Desk

Much More Than a Desk

Before Dr. Julie Sullivan arrived in July to begin her St. Thomas presidency, her office suite in 100 Aquinas Hall was renovated with new carpeting, drapes, ceiling and lights and a fresh coat of paint.

But she liked the wood furniture, including a desk, a bookcase, a conference table, a file cabinet, a stand and even a wastebasket. Years of constant use had taken their toll, however, so she decided to recondition all of the pieces.

Lonnie LeClair, owner of Advanced Furniture and Leather Repair in St. Paul, hauled everything away, and when he returned he advised Sullivan that the desk was valuable. How valuable and how old he didn’t know, but he saluted her decision to keep it and did a beautiful restoration job.

So how old was the desk? How many years had it been around?

It didn’t take long for Ann Kenne to find out.

The St. Thomas archivist and special collections director found a story in the May 26, 1933, edition of The Purple and Gray. Edward Percival, the student newspaper’s supervisor, originally wrote the story for The Ace, the magazine of the St. Paul Athletic Club.

Father Matthew Schumacher occupied the office at the time. He became president of St. Thomas in 1928, when the archdiocese reached a five-year arrangement with the University of Notre Dame to operate St. Thomas. Aquinas Hall, then known as the Liberal Arts Building, opened in 1931, and Schumacher moved from the Old Administration Building on the upper quadrangle.
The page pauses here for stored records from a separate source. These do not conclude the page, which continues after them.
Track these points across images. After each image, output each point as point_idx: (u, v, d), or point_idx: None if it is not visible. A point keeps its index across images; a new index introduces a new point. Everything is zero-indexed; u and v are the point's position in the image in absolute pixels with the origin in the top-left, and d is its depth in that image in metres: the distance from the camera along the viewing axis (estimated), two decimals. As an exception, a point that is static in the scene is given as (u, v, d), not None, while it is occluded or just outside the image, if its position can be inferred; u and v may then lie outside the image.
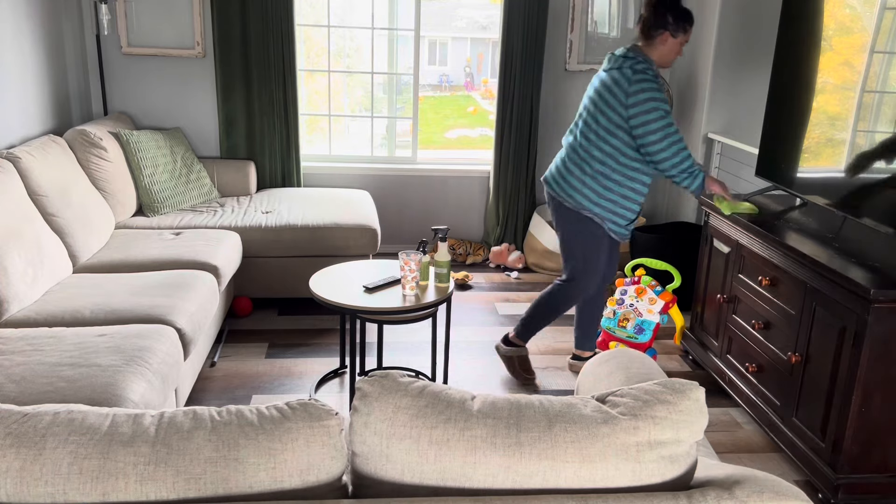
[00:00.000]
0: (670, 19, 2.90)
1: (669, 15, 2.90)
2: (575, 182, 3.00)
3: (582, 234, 3.08)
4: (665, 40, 2.93)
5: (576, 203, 3.01)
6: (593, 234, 3.07)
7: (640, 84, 2.82)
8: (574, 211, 3.04)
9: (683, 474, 1.22)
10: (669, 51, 2.95)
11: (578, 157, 3.00)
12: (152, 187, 3.97)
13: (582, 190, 2.99)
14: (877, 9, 2.57)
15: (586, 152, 2.97)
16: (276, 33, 4.37)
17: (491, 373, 3.40)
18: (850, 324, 2.34)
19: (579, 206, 3.01)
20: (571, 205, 3.02)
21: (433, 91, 14.07)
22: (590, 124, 2.95)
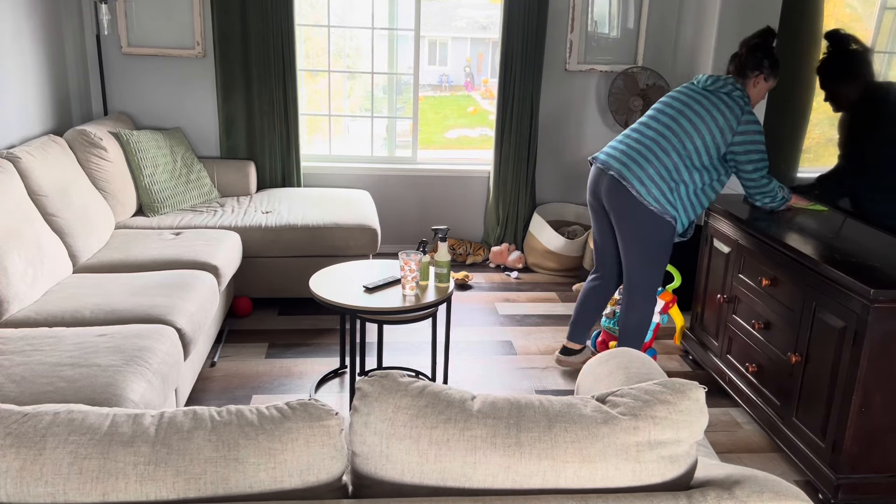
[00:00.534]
0: (766, 64, 2.94)
1: (767, 60, 2.94)
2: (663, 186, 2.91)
3: (663, 241, 2.99)
4: (758, 82, 2.97)
5: (661, 207, 2.90)
6: (669, 241, 3.01)
7: (751, 115, 2.88)
8: (658, 216, 2.92)
9: (683, 474, 1.22)
10: (760, 93, 2.99)
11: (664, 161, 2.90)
12: (152, 187, 3.97)
13: (667, 195, 2.92)
14: (877, 9, 2.56)
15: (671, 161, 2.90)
16: (276, 33, 4.37)
17: (491, 373, 3.40)
18: (850, 324, 2.34)
19: (664, 211, 2.91)
20: (657, 209, 2.90)
21: (433, 91, 14.07)
22: (679, 135, 2.90)
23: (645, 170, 2.91)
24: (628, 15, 4.74)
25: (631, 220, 2.96)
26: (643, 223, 2.94)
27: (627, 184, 2.91)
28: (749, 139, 2.86)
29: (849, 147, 2.73)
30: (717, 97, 2.90)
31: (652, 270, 3.04)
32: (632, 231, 2.98)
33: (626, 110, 4.64)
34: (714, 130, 2.86)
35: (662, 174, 2.89)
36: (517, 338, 3.77)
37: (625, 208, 2.96)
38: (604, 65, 4.79)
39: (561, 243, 4.58)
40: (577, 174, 5.03)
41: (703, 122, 2.88)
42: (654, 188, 2.90)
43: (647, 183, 2.90)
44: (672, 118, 2.94)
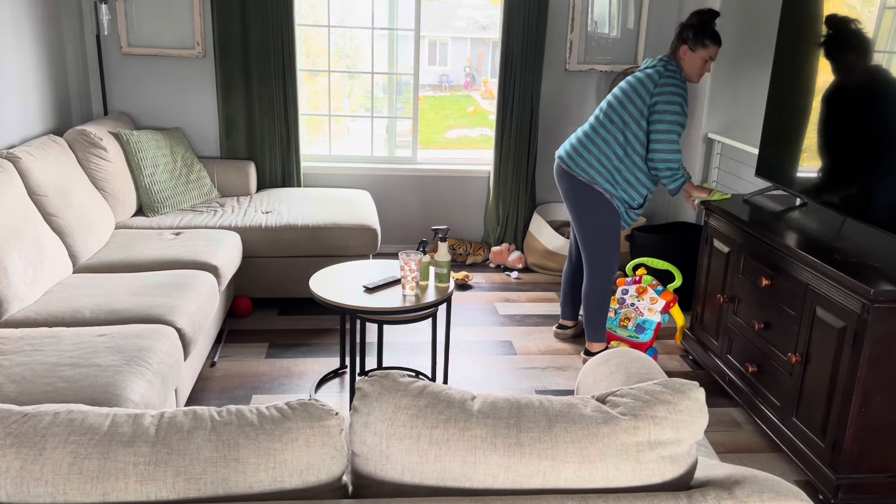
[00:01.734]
0: (689, 35, 3.18)
1: (690, 31, 3.18)
2: (591, 159, 3.23)
3: (599, 214, 3.27)
4: (685, 54, 3.20)
5: (589, 177, 3.22)
6: (609, 214, 3.27)
7: (670, 79, 3.12)
8: (588, 186, 3.24)
9: (683, 474, 1.22)
10: (690, 65, 3.21)
11: (597, 139, 3.23)
12: (152, 187, 3.97)
13: (596, 167, 3.22)
14: (877, 9, 2.57)
15: (605, 136, 3.22)
16: (276, 33, 4.37)
17: (491, 373, 3.40)
18: (850, 324, 2.34)
19: (592, 181, 3.22)
20: (585, 179, 3.23)
21: (433, 91, 14.07)
22: (615, 109, 3.21)
23: (577, 149, 3.29)
24: (628, 15, 4.74)
25: (571, 195, 3.32)
26: (579, 196, 3.29)
27: (562, 162, 3.33)
28: (662, 100, 3.10)
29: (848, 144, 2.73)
30: (642, 72, 3.22)
31: (598, 242, 3.31)
32: (573, 206, 3.33)
33: (626, 110, 4.64)
34: (636, 99, 3.15)
35: (591, 149, 3.24)
36: (517, 338, 3.77)
37: (565, 186, 3.34)
38: (604, 65, 4.79)
39: (561, 243, 4.58)
40: (577, 174, 5.02)
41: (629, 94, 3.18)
42: (582, 161, 3.25)
43: (576, 158, 3.26)
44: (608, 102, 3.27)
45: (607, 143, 3.21)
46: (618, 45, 4.79)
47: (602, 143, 3.22)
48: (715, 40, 3.20)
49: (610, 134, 3.21)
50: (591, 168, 3.23)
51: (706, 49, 3.19)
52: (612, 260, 3.34)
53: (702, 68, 3.23)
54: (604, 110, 3.27)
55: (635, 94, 3.18)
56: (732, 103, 4.32)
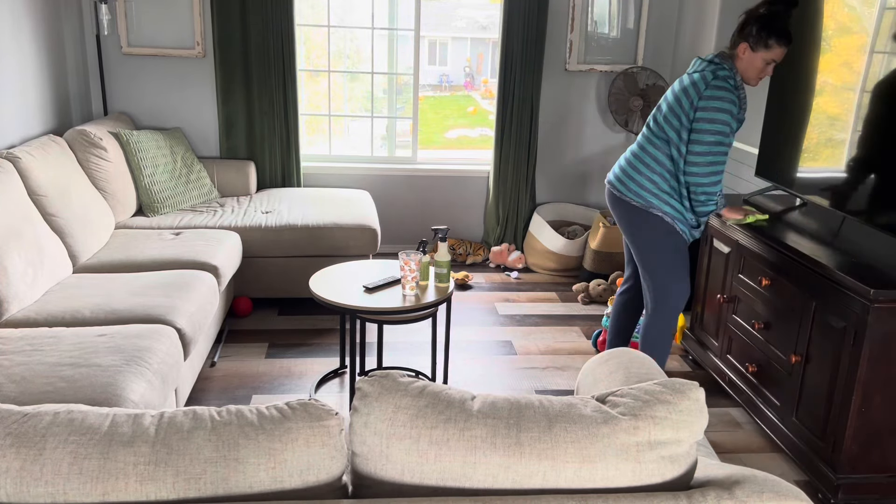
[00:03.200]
0: (753, 31, 2.68)
1: (754, 26, 2.68)
2: (643, 180, 2.82)
3: (661, 241, 2.84)
4: (743, 52, 2.72)
5: (644, 202, 2.81)
6: (672, 239, 2.84)
7: (717, 91, 2.65)
8: (644, 211, 2.83)
9: (683, 474, 1.22)
10: (748, 65, 2.73)
11: (646, 157, 2.83)
12: (152, 187, 3.97)
13: (650, 188, 2.81)
14: (877, 9, 2.57)
15: (654, 153, 2.81)
16: (276, 33, 4.37)
17: (491, 373, 3.40)
18: (850, 324, 2.34)
19: (648, 205, 2.81)
20: (640, 203, 2.82)
21: (433, 91, 14.07)
22: (661, 124, 2.79)
23: (626, 171, 2.87)
24: (628, 15, 4.74)
25: (626, 223, 2.90)
26: (636, 224, 2.86)
27: (612, 187, 2.92)
28: (705, 116, 2.65)
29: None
30: (689, 78, 2.75)
31: (664, 275, 2.86)
32: (632, 236, 2.90)
33: (625, 110, 4.64)
34: (680, 112, 2.72)
35: (642, 170, 2.82)
36: (517, 338, 3.77)
37: (619, 214, 2.92)
38: (604, 65, 4.79)
39: (561, 243, 4.58)
40: (577, 174, 5.03)
41: (674, 106, 2.75)
42: (633, 184, 2.83)
43: (626, 181, 2.86)
44: (653, 114, 2.86)
45: (657, 161, 2.79)
46: (618, 45, 4.79)
47: (652, 161, 2.80)
48: (783, 39, 2.67)
49: (659, 151, 2.79)
50: (644, 191, 2.81)
51: (769, 50, 2.68)
52: (680, 293, 2.89)
53: (762, 71, 2.74)
54: (649, 124, 2.86)
55: (678, 105, 2.73)
56: (732, 103, 4.32)
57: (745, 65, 2.73)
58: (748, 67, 2.73)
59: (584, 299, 4.29)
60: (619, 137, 4.97)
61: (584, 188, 5.06)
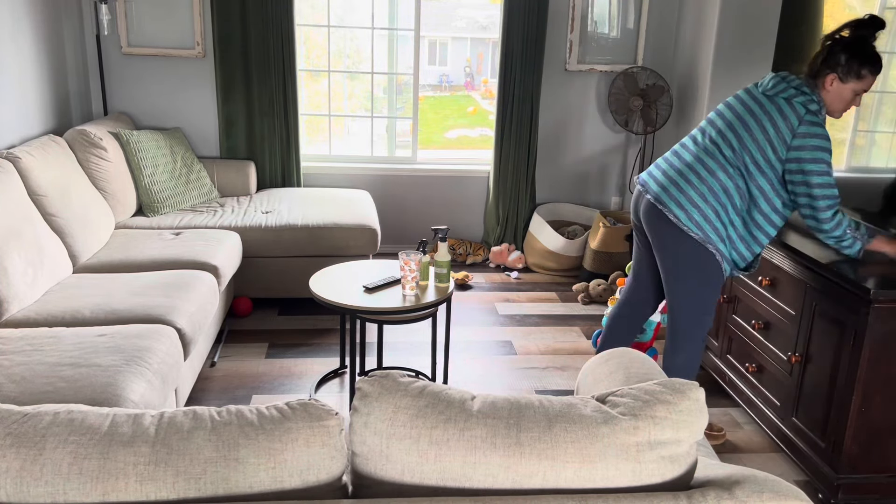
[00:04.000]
0: (842, 60, 2.37)
1: (843, 55, 2.37)
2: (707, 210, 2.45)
3: (705, 279, 2.53)
4: (830, 83, 2.41)
5: (703, 235, 2.46)
6: (717, 278, 2.53)
7: (812, 128, 2.35)
8: (700, 245, 2.48)
9: (683, 474, 1.22)
10: (836, 97, 2.42)
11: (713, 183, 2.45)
12: (152, 187, 3.97)
13: (713, 220, 2.46)
14: (877, 9, 2.56)
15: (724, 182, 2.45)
16: (276, 33, 4.37)
17: (491, 373, 3.40)
18: (850, 324, 2.34)
19: (706, 239, 2.46)
20: (699, 237, 2.46)
21: (433, 91, 14.07)
22: (735, 149, 2.44)
23: (685, 192, 2.48)
24: (628, 15, 4.74)
25: (670, 250, 2.55)
26: (683, 254, 2.52)
27: (664, 208, 2.50)
28: (805, 156, 2.35)
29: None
30: (774, 103, 2.41)
31: (696, 309, 2.59)
32: (672, 263, 2.57)
33: (625, 110, 4.64)
34: (765, 144, 2.39)
35: (707, 197, 2.45)
36: (517, 338, 3.77)
37: (663, 237, 2.55)
38: (604, 65, 4.79)
39: (561, 243, 4.58)
40: (577, 174, 5.03)
41: (756, 133, 2.41)
42: (695, 213, 2.45)
43: (686, 206, 2.46)
44: (721, 131, 2.49)
45: (727, 192, 2.44)
46: (618, 45, 4.79)
47: (721, 191, 2.44)
48: (876, 67, 2.37)
49: (731, 180, 2.44)
50: (707, 223, 2.45)
51: (861, 81, 2.38)
52: (706, 329, 2.63)
53: (850, 102, 2.43)
54: (718, 143, 2.47)
55: (762, 133, 2.39)
56: (732, 103, 4.32)
57: (832, 97, 2.43)
58: (835, 99, 2.43)
59: (584, 299, 4.29)
60: (619, 137, 4.97)
61: (584, 188, 5.06)
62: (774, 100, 2.42)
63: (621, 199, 5.10)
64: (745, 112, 2.45)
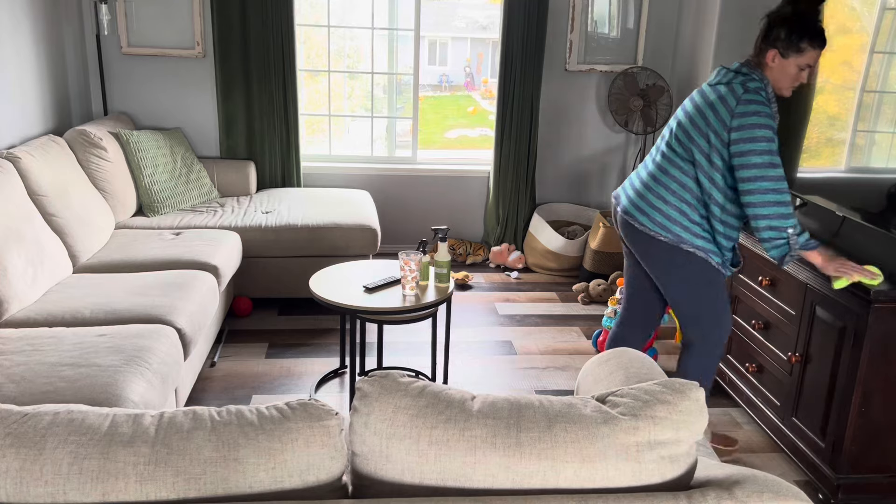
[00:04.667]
0: (781, 35, 2.33)
1: (782, 29, 2.33)
2: (669, 210, 2.45)
3: (695, 277, 2.47)
4: (772, 59, 2.37)
5: (673, 236, 2.44)
6: (708, 273, 2.47)
7: (750, 105, 2.29)
8: (673, 247, 2.45)
9: (683, 474, 1.22)
10: (781, 74, 2.38)
11: (670, 182, 2.45)
12: (152, 187, 3.97)
13: (678, 220, 2.44)
14: (877, 9, 2.57)
15: (681, 178, 2.44)
16: (276, 33, 4.37)
17: (491, 373, 3.40)
18: (850, 324, 2.34)
19: (678, 240, 2.44)
20: (669, 238, 2.44)
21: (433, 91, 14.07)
22: (684, 143, 2.43)
23: (645, 197, 2.49)
24: (628, 15, 4.74)
25: (651, 258, 2.52)
26: (661, 259, 2.49)
27: (630, 218, 2.51)
28: (744, 136, 2.29)
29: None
30: (715, 91, 2.39)
31: (701, 311, 2.51)
32: (657, 272, 2.53)
33: (625, 110, 4.64)
34: (708, 131, 2.37)
35: (666, 197, 2.44)
36: (517, 338, 3.77)
37: (641, 247, 2.53)
38: (604, 65, 4.79)
39: (561, 243, 4.58)
40: (577, 174, 5.03)
41: (699, 124, 2.39)
42: (657, 215, 2.45)
43: (647, 210, 2.47)
44: (673, 131, 2.49)
45: (684, 186, 2.42)
46: (618, 45, 4.79)
47: (678, 186, 2.43)
48: (816, 41, 2.32)
49: (685, 174, 2.42)
50: (672, 223, 2.44)
51: (802, 55, 2.34)
52: (723, 328, 2.54)
53: (796, 78, 2.39)
54: (670, 143, 2.48)
55: (703, 121, 2.37)
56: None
57: (776, 74, 2.39)
58: (780, 76, 2.39)
59: (584, 299, 4.29)
60: (619, 137, 4.97)
61: (584, 188, 5.06)
62: (716, 87, 2.40)
63: (621, 199, 5.10)
64: (692, 108, 2.44)
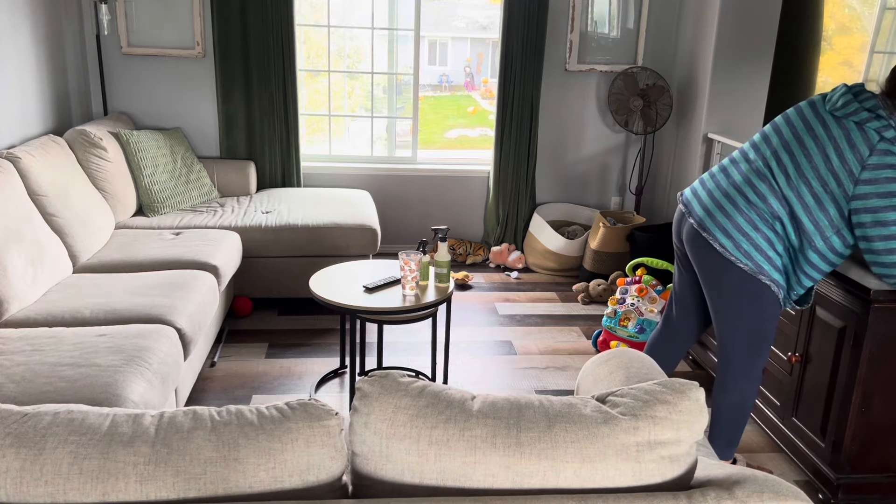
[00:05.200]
0: None
1: None
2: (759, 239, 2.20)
3: (759, 312, 2.28)
4: None
5: (755, 266, 2.21)
6: (773, 310, 2.29)
7: (885, 157, 2.02)
8: (751, 277, 2.23)
9: (683, 474, 1.22)
10: None
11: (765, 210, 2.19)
12: (152, 187, 3.97)
13: (765, 250, 2.20)
14: (877, 9, 2.57)
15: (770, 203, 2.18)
16: (276, 33, 4.37)
17: (491, 373, 3.40)
18: (850, 324, 2.34)
19: (759, 271, 2.21)
20: (749, 268, 2.21)
21: (433, 91, 14.07)
22: (786, 169, 2.16)
23: (732, 218, 2.23)
24: (628, 15, 4.74)
25: (717, 281, 2.31)
26: (732, 286, 2.27)
27: (709, 235, 2.26)
28: (875, 191, 2.03)
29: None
30: (841, 127, 2.09)
31: (750, 345, 2.34)
32: (720, 295, 2.32)
33: (626, 110, 4.64)
34: (827, 175, 2.10)
35: (758, 224, 2.19)
36: (517, 338, 3.77)
37: (709, 266, 2.31)
38: (604, 65, 4.79)
39: (561, 243, 4.58)
40: (577, 174, 5.03)
41: (816, 160, 2.12)
42: (744, 241, 2.20)
43: (734, 235, 2.22)
44: (776, 151, 2.20)
45: (775, 215, 2.19)
46: (618, 45, 4.79)
47: (772, 218, 2.19)
48: None
49: (785, 208, 2.18)
50: (758, 252, 2.20)
51: None
52: (761, 366, 2.38)
53: None
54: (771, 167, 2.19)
55: (826, 165, 2.09)
56: (732, 103, 4.32)
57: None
58: None
59: (584, 299, 4.29)
60: (619, 137, 4.97)
61: (584, 188, 5.06)
62: (843, 122, 2.09)
63: (621, 199, 5.10)
64: (805, 132, 2.15)
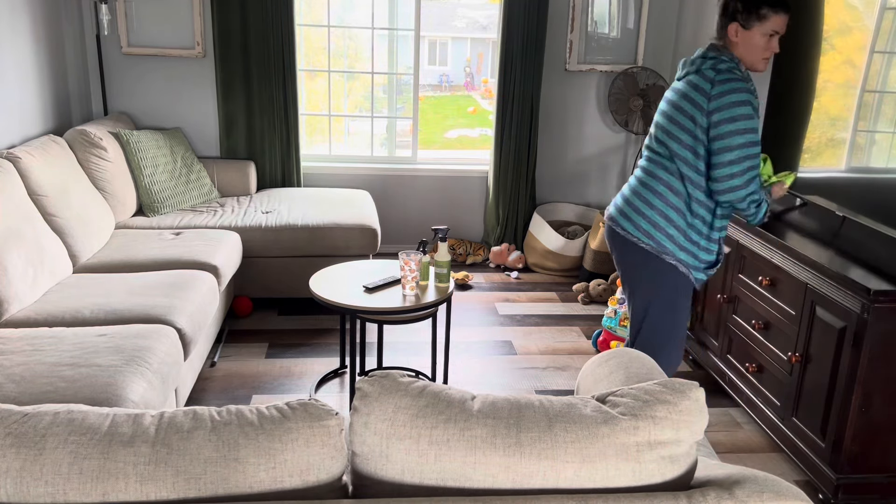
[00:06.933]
0: (739, 6, 2.22)
1: (738, 1, 2.23)
2: (655, 216, 2.33)
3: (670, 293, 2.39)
4: (735, 34, 2.25)
5: (656, 245, 2.34)
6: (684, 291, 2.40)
7: (725, 84, 2.18)
8: (654, 256, 2.35)
9: (683, 474, 1.22)
10: (748, 48, 2.25)
11: (658, 186, 2.34)
12: (152, 187, 3.97)
13: (664, 227, 2.33)
14: (877, 9, 2.57)
15: (666, 179, 2.32)
16: (275, 33, 4.37)
17: (491, 373, 3.40)
18: (850, 324, 2.34)
19: (660, 250, 2.34)
20: (650, 247, 2.34)
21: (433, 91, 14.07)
22: (666, 143, 2.31)
23: (631, 202, 2.38)
24: (628, 15, 4.74)
25: (624, 263, 2.45)
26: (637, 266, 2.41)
27: (614, 224, 2.43)
28: (725, 116, 2.17)
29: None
30: (686, 83, 2.28)
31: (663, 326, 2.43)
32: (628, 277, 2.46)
33: (625, 110, 4.64)
34: (686, 122, 2.25)
35: (652, 201, 2.34)
36: (517, 338, 3.77)
37: (617, 252, 2.47)
38: (604, 65, 4.79)
39: (561, 243, 4.58)
40: (577, 174, 5.03)
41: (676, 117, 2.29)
42: (642, 221, 2.35)
43: (632, 216, 2.38)
44: (652, 133, 2.40)
45: (672, 189, 2.31)
46: (618, 45, 4.79)
47: (666, 189, 2.31)
48: (776, 4, 2.20)
49: (673, 175, 2.30)
50: (656, 230, 2.33)
51: (764, 22, 2.20)
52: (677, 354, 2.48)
53: (765, 48, 2.24)
54: (652, 147, 2.37)
55: (682, 115, 2.26)
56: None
57: (743, 48, 2.26)
58: (748, 50, 2.26)
59: (584, 299, 4.29)
60: (619, 137, 4.97)
61: (584, 188, 5.06)
62: (686, 79, 2.30)
63: (621, 199, 5.10)
64: (668, 106, 2.33)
A photo in The Purple and Gray showed Schumacher sitting behind the desk. Percival spared few adjectives in describing Schumacher’s new digs. The opening paragraph:

“Color harmony (and) simplicity of decoration, combined with pleasing proportion and true artistic design in keeping with the character of the medieval architecture, are carried out to perfection. The furnishings of the office are so blended as to faithfully represent the cultural characteristics of its occupant and the educational institution which he guides.”

Percival went on to describe cream-colored Venetian blinds, green mohair drapes and three-foot-high paneled wainscoting, which served “as a background for the well-chosen pieces of furniture.” The Jacobean Suite of oak furniture “was the first to be imported into this country in colonial times,” Percival wrote, “and had “a vital influence on the design of modern American furniture.”

He admired the “massive and beautifully carved” desk but considered the bookcase “the outstanding piece of the suite.” A copper rose chenille rug, when combined “with the dark stained oak of both the woodwork and the furniture, is extraordinarily effective and richly beautiful.”

The alcove on the east side of the room included the conference table and a hand-wrought iron lighting fixture. A similar fixture hung from the ceiling in the middle of the room. Both fixtures remain today; Sullivan moved the latter to hang above the table, which she switched with the desk, and put a larger top on the table to have more working space for meetings.

The room today retains an elegance that is characterized, Percival concluded, by “richness, combined with simplicity rather than ornateness … an office “of beauty and cultural taste.”